Tallgrass Prairie
National Preserve, Kansas

The Tallgrass Prairie National Preserve is a public/private partnership with The Nature Conservancy, the National Park Service and the Kansas Park Trust.


This partnership is dedicated to preserving and enhancing a nationally significant remnant of the tallgrass prairie ecosystem and the processes that sustain it; preserving and interpreting the cultural resources of the preserve and the heritage associated with the former ranch property; and offering opportunities for education, inspiration and enjoyment through public access to its geological, ecological, scenic and historical features.

Size of the preserve
The Tallgrass Prairie National Preserve is nearly 11,000 acres.

The Preserve headquarters lies 2 miles north of Strong City, Kansas on Highway 177 (Flint Hills Scenic Byway), 18 miles west of Emporia, 16 miles south of Council Grove and 85 miles northeast of Wichita. The property is in close proximity to the Kansas Turnpike (I-35) with convenient highway access to three of Kansas’ largest metropolitan areas: Kansas City, Wichita and Topeka.

Visiting the Tallgrass Prairie National Preserve
The Tallgrass Prairie National Preserve seeks to preserve this great treasure and make it accessible to all visitors. The Tallgrass Prairie National Preserve, operated by the National Park Service, is open daily 9 a.m. – 4:30 p.m. except Thanksgiving, Christmas, and New Years Day. Two nature trails, the Southwind and Bottomland trails, are open daily. There are three backcountry hiking trails open on weekends during the off-season and daily during the summer.

What to See
Many see this parkland as a protected ecological landscape, others see it as a way to step back into history – but we have learned over the years that this park represents something for everyone. Whether you are a birdwatcher, a wildflower lover, a hiker or just an eternal student with an interest in history, archeology, ranching or architecture, this preserve will keep you busy. From the moment you step on the preserve, a spectacular panorama of hundreds of varieties of prairie grasses and colorful wildflowers unfold. You can find insects, lizards and snakes; and, other wildlife such as deer, fox, bobcats and coyotes. Birds such as hawks, wild turkey, falcons, prairie chickens and a wide variety of grassland nesting birds are also present on the preserve.

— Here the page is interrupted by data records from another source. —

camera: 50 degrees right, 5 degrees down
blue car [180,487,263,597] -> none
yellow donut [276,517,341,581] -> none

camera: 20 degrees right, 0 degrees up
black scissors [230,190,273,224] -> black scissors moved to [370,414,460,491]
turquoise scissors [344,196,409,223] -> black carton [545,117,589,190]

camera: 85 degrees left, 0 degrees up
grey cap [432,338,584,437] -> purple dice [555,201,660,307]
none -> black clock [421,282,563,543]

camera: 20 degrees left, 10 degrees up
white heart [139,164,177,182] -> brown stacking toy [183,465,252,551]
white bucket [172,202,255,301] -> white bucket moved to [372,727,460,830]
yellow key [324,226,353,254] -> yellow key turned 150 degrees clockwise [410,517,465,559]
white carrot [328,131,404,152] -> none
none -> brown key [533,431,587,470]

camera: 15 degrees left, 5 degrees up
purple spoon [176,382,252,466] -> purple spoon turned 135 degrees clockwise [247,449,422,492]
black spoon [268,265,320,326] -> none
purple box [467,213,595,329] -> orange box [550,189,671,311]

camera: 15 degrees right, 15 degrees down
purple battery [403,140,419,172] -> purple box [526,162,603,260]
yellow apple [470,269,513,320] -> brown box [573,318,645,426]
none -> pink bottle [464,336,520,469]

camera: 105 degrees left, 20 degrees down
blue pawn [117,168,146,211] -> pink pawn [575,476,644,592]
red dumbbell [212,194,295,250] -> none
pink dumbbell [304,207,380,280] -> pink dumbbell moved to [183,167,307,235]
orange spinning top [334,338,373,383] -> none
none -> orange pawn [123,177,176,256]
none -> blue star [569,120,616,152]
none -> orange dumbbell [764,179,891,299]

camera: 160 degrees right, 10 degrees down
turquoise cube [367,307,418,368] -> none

Why The Nature Conservancy Selected the Tallgrass Prairie National Preserve
In 1996, Congress authorized a new public/private national park unit in the Flint Hills of Kansas, in order to provide a major missing element of the National Park System. By 2004, however, the preserve’s private partner had run into financial difficulty, to the extent that it appeared portions of the land would be sold to satisfy debt and other liabilities. The Nature Conservancy responded to a request by Kansas Governor Kathleen Sebelius to come to the aid of the nation’s only tallgrass prairie within the National Park System.

What The Nature Conservancy is Doing at the Tallgrass Prairie National Preserve
The Kansas Chapter has launched a $5 million fundraising campaign to assure that the Tallgrass Prairie National Preserve will fulfill its dual mission of providing the public with a rich experience of the tallgrass prairie and the region’s historic ranching traditions. Funds will be dedicated to the purchase surface and mineral interests and to retire an existing long-term grazing right. This will allow the Conservancy and the National Park Service the necessary flexibility for comprehensive natural resource management. The partnership will oversee the planned reintroduction of bison while providing for continued cattle grazing in other areas of the preserve, providing an educational experience of both ranching heritage and the pre-settlement landscape. Controlled burning of the prairie at irregular intervals will help maintain the full beauty of a landscape that has changed little in nearly 10,000 years.

The Tallgrass Prairie National Preserve will become a source of pride for Kansans and, indeed, a special destination for visitors worldwide.